Health Informatics and Genomics on AWS with RLCatalyst Research Gateway
Major advances are happening with the leverage of Cloud Technologies and large Open Data sets in the areas of Healthcare informatics that includes sub-disciplines like Bioinformatics and Clinical Informatics; rapidly being adopted by Life Sciences and Healthcare institutions in commercial and public sector space. This domain has deep investments in scientific research and data analytics focusing on information, computation needs, and data acquisition techniques to optimize the acquisition, storage, retrieval, obfuscation, and secure use of information in health and biomedicine for evidence-based medicine and disease management.

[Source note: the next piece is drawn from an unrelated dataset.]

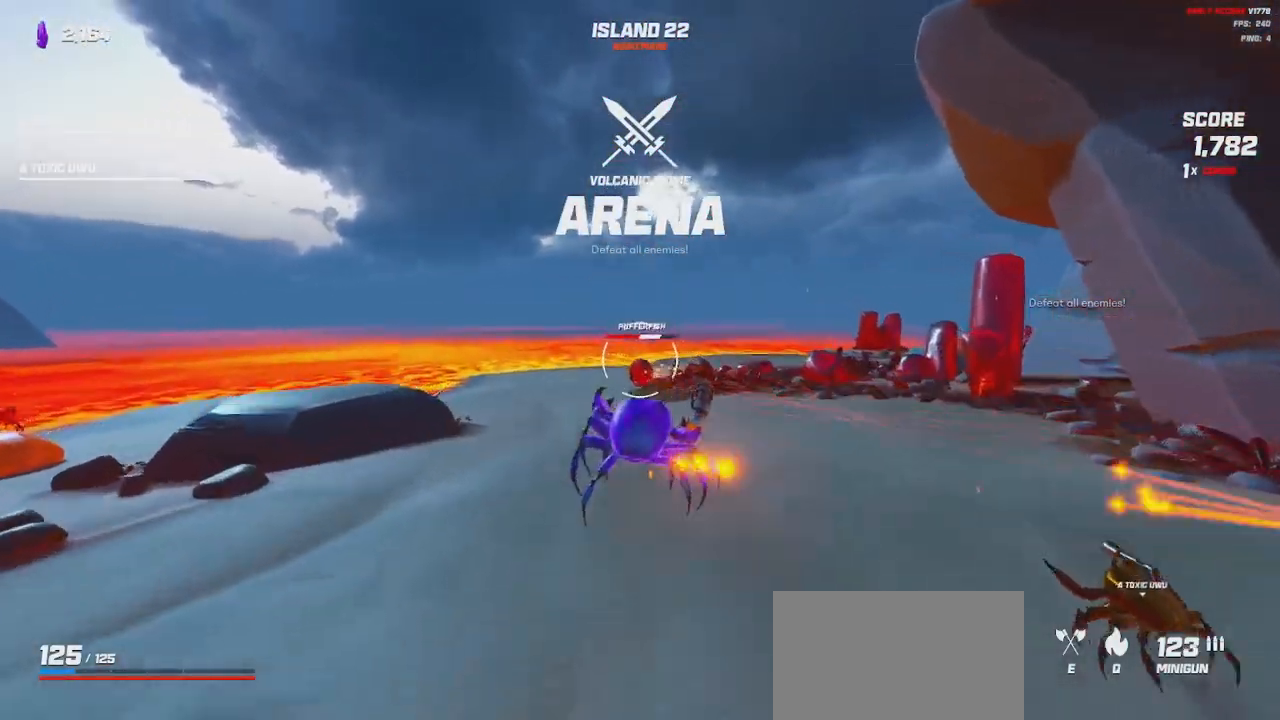
{"keys": ["d", "shift", "space", "w"], "mouse": ["left"], "events": [[67, "mouse_left", "up"], [267, "mouse_left", "down"], [334, "space", "down"]]}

In recent years, genomics and genetic data have emerged as an innovative area of research that could potentially transform healthcare. The emerging trends are for personalized medicine, or precision medicine leveraging genomics. Early diagnosis of a disease can significantly increase the chances of successful treatment, and genomics can detect disease long before symptoms present themselves. Many diseases, including cancers, are caused by alterations in our genes. Genomics can identify these alterations and search for them using an ever-growing number of genetic tests.
With AWS, genomics customers can dedicate more time and resources to science, speeding time to insights, achieving breakthrough research faster, and bringing life-saving products to market. AWS enables customers to innovate by making genomics data more accessible and useful. AWS delivers the breadth and depth of services to reduce the time between sequencing and interpretation, with secure and frictionless collaboration capabilities across multi-modal datasets. Plus, you can choose the right tool for the job to get the best cost and performance at a global scale— accelerating the modern study of genomics.
Relevance Lab Research@Scale Architecture Blueprint
Working closely with AWS Healthcare and Clinical Informatics teams, Relevance Lab is bringing a scalable, secure, and compliant solution for enterprises to pursue Research@Scale on Cloud for intramural and extramural needs. The diagram below shows the architecture blueprint for Research@Scale. The solution offered on the AWS platform covers technology, solutions, and integrated services to help large enterprises manage research across global locations.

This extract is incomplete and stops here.